* **Selected excerpt**
To begin to understand duality is to acknowledge that things exist only because of the realness of their opposites: light/dark, up/down, money in your pocket/empty pocket, yin/yang, and the most difficult to comprehend——life/death.
Before arrival on the Slippery Slope, there was MY life and the living of it. The days passed, the years passed, and only life existed. Gradually, through my study of Buddhism, my focus changed. Buddhists sometimes meditate in the charnel grounds, where bodies are chopped up and offered to the sky birds for their sustenance. The main tenet of Buddhism, impermanence, hit home with its irrefutable truth. From my unaware immersion in everyday life, another reality became clear. I will die. My body will decay and be absorbed by the earth.
Humans have known that life ends in death for a long, long time. However, a conscious realization, which reveals the truth of death as the yang of life, involves study and thought and imagining. There becomes a tipping point on life’s journey, when the presence of death cannot be denied nor mitigated. I rehearse what I think it would be like to be dead. Friends are getting older. They get cancer. Family shrinks—-grandparents die, aunts and uncles get sick. Will I lose my wife before I lose me? I notice my body is wearing out, little by little. From being a world traveler, I am now sort of content to stay in one place—to observe quietly and cogitate.
And…what is the gift of knowing that death lurks for me? That living is not as exciting and full of potential as it used to be? Because the reality of death IS a gift. The poignancy and ephemeral beauty of each moment shines with a brilliant light. I do not wish young people to learn of the life/death reality. It would be too overwhelming to live this way—-one eye on life and a huge eye on death. But it not only suits where we are as we sight the Slippery Slope, it is a requirement to go out in glory, grabbing for the marrow of each second, in full awareness of the darkness on the horizon.
I'm 85 and I think of death often. I'm lucky in that almost all my body parts are still mostly working
well , and I'm proud of being a 25-year veteran of diabetes type 1 with no complications. I wish for a death in my sleep but of course, as the song goes, you can't always get what you want. To keep death an arm's length away from me, I walk for an hour a day and eat a healthy diet, mostly. I live in a leafy lovely neighborhood in the pacific northwest and my youngest daughter, now 55, lives with me. Although the world is bleak now, I still feel that life is good. I can only hope for a timely end.

Extracted records:

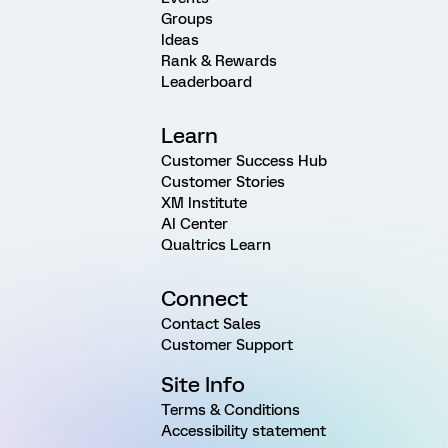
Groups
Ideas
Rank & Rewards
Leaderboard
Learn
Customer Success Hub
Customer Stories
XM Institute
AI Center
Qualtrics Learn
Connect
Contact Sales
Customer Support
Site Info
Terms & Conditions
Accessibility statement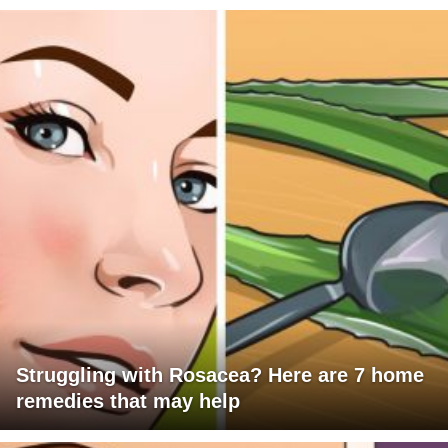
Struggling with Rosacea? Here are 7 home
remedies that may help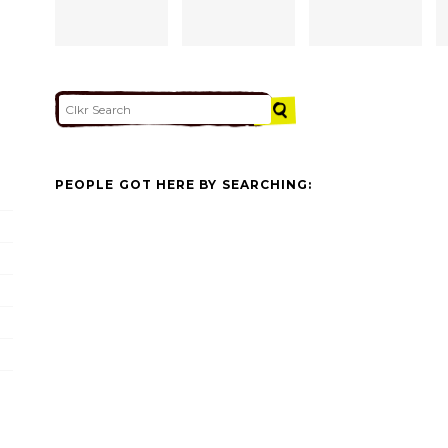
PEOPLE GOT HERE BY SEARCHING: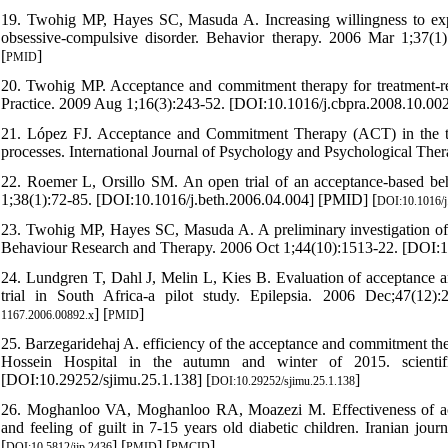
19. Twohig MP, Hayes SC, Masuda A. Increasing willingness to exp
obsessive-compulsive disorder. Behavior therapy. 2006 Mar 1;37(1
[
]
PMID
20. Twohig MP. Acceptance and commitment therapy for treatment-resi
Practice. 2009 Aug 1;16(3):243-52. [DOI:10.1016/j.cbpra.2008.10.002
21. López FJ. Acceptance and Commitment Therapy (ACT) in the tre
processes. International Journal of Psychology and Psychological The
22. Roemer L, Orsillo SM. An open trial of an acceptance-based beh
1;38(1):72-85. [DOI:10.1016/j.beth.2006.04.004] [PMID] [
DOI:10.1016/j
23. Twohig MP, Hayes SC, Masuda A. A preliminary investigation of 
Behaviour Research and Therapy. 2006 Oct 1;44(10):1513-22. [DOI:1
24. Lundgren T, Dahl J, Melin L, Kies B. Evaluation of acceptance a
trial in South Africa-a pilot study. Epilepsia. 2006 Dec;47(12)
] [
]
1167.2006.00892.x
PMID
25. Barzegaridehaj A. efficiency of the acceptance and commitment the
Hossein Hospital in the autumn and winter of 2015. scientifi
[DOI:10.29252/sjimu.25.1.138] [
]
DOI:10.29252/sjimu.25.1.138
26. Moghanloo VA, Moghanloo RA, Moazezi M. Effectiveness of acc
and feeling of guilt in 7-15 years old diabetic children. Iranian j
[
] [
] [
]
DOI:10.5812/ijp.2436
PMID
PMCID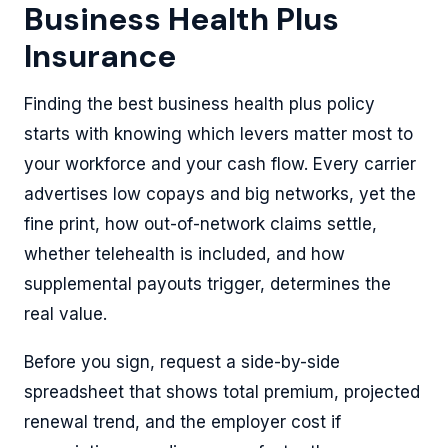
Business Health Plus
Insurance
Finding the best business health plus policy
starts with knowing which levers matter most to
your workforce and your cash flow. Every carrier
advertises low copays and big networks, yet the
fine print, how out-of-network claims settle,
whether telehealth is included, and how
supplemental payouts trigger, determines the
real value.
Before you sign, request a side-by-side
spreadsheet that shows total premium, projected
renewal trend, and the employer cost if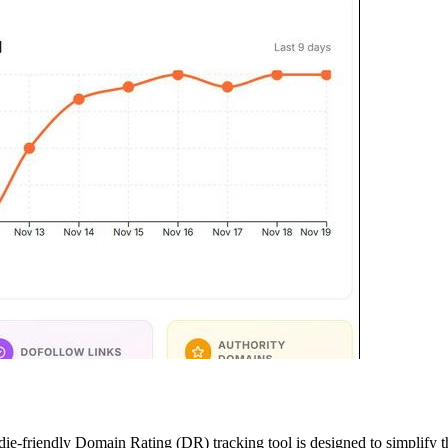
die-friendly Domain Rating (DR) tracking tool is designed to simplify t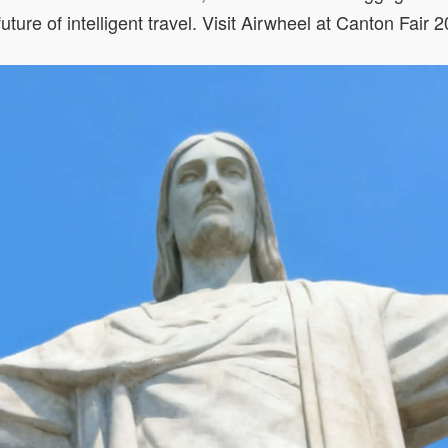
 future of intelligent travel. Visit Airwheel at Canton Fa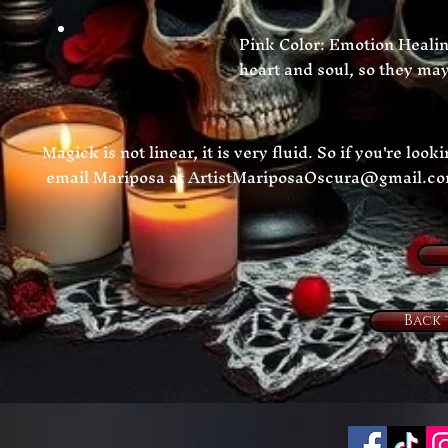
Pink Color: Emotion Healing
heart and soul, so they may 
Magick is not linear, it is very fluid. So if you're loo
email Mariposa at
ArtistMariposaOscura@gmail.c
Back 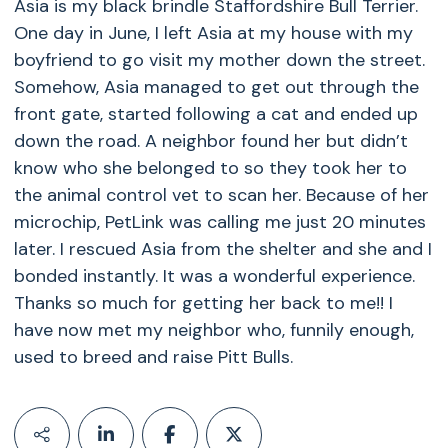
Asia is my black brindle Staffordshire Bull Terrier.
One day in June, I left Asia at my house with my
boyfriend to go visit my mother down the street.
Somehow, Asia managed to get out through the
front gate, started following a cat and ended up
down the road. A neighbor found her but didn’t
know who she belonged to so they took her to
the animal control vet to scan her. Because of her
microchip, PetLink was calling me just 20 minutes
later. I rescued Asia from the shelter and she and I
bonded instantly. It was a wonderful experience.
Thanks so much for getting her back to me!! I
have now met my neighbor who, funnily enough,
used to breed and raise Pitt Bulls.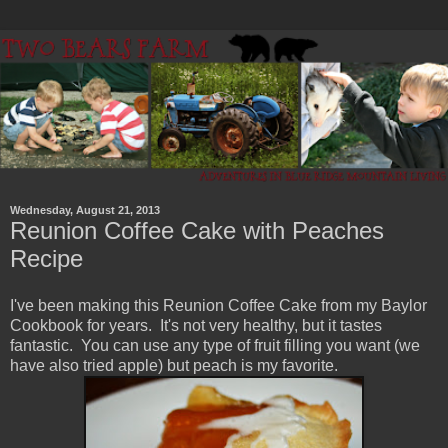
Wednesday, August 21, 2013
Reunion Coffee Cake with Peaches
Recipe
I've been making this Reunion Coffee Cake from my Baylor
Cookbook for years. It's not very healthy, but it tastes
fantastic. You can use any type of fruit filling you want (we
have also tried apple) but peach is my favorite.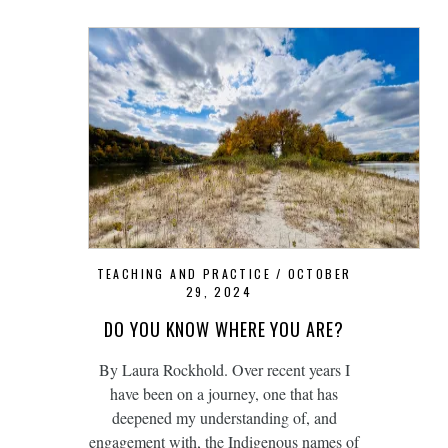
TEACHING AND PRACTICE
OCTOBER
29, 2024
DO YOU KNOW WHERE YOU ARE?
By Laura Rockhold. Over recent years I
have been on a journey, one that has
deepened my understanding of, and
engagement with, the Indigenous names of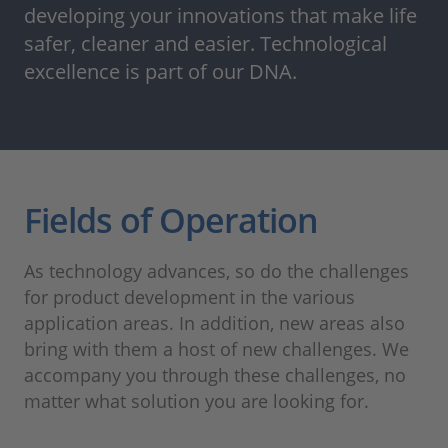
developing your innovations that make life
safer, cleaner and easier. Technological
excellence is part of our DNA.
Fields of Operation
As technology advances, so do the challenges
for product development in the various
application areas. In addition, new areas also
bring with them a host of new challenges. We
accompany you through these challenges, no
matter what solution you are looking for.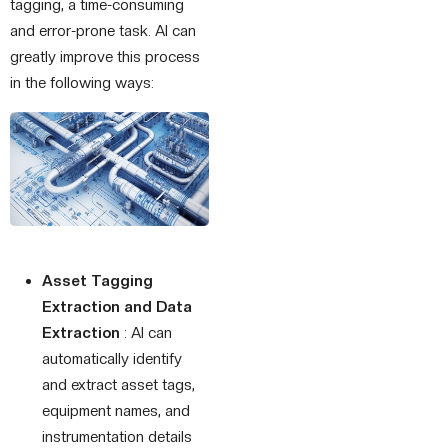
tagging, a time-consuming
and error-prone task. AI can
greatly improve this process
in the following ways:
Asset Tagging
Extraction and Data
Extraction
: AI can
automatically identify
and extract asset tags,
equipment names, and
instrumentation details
* * *
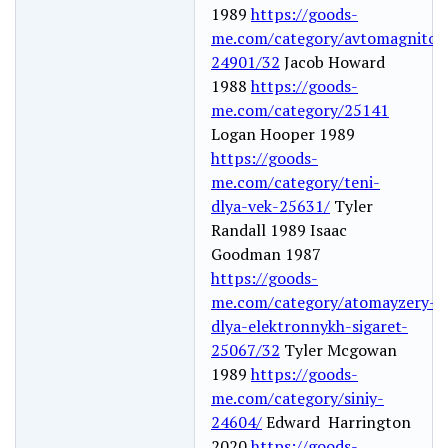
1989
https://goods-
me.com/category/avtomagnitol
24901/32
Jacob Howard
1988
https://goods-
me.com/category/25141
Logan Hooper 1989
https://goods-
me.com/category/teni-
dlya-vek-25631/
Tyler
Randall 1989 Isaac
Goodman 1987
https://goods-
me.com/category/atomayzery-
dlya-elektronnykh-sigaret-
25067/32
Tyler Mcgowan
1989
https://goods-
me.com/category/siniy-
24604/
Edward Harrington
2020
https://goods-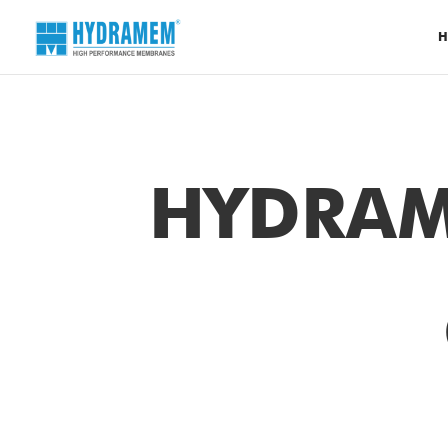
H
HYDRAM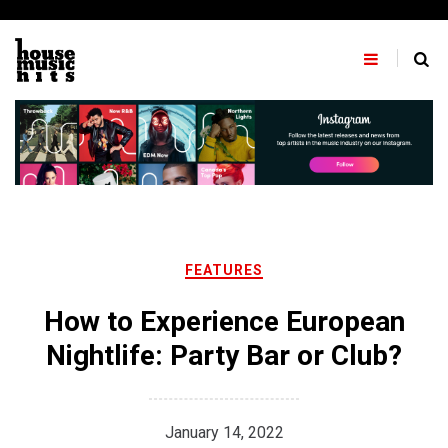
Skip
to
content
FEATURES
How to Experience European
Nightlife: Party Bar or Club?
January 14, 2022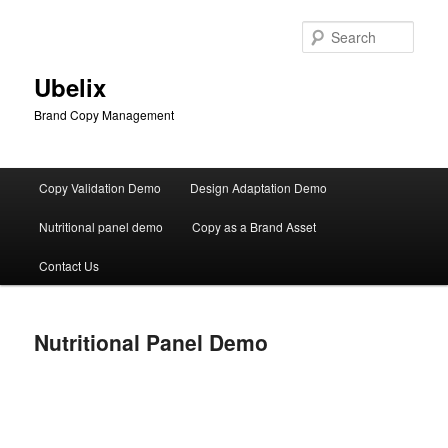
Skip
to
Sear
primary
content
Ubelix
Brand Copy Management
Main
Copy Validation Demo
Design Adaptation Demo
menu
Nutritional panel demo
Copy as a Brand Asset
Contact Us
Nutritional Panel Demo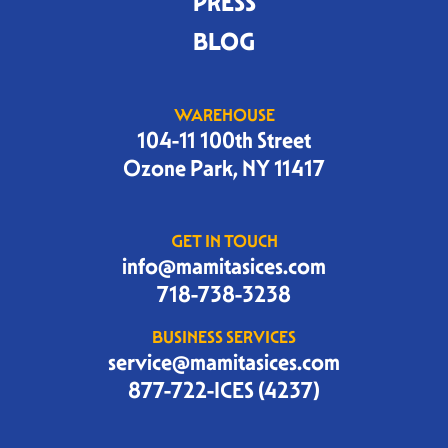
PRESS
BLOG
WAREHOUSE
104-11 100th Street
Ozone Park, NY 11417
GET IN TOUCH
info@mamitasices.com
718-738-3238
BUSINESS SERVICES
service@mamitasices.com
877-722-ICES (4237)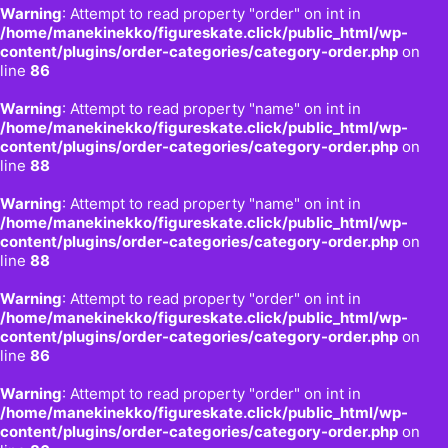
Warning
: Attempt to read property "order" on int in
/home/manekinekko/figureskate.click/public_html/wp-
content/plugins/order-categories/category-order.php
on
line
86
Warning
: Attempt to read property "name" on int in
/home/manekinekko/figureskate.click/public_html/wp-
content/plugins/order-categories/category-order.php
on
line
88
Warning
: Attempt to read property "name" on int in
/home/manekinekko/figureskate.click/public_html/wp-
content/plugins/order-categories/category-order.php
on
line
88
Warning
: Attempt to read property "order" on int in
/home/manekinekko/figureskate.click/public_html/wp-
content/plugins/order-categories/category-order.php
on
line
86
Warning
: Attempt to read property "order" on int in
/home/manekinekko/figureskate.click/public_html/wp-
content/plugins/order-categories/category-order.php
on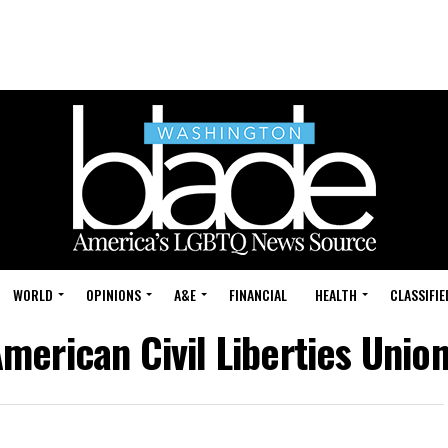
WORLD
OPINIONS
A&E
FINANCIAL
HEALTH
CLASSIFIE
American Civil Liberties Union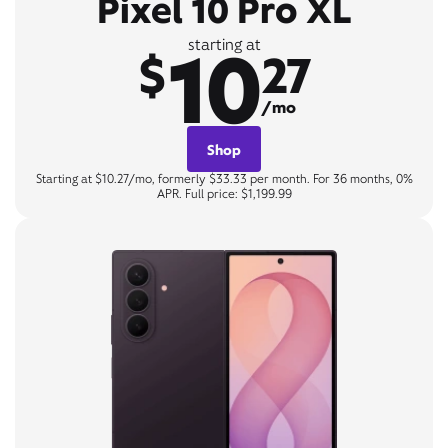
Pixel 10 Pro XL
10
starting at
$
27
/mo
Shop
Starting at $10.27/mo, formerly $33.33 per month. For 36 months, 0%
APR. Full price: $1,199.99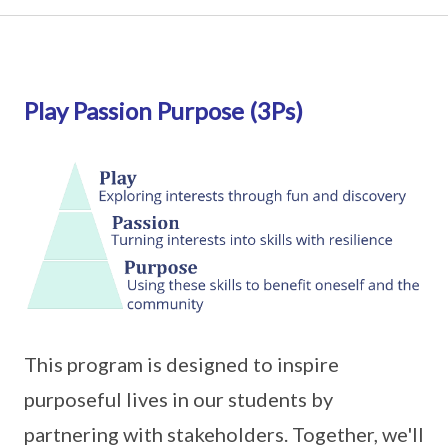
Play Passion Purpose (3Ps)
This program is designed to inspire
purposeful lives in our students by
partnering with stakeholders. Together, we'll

* **Your tasks**
(A) Print the passage of the essay on life and death starting with "To begin to" and going on through "difficult to comprehend——life/death.".
(B) What does the essay on life and death name as the main tenet of Buddhism?

* **Task responses**
(A)
To begin to understand duality is to acknowledge that things exist only because of the realness of their opposites: light/dark, up/down, money in your pocket/empty pocket, yin/yang, and the most difficult to comprehend——life/death.

(B) Impermanence.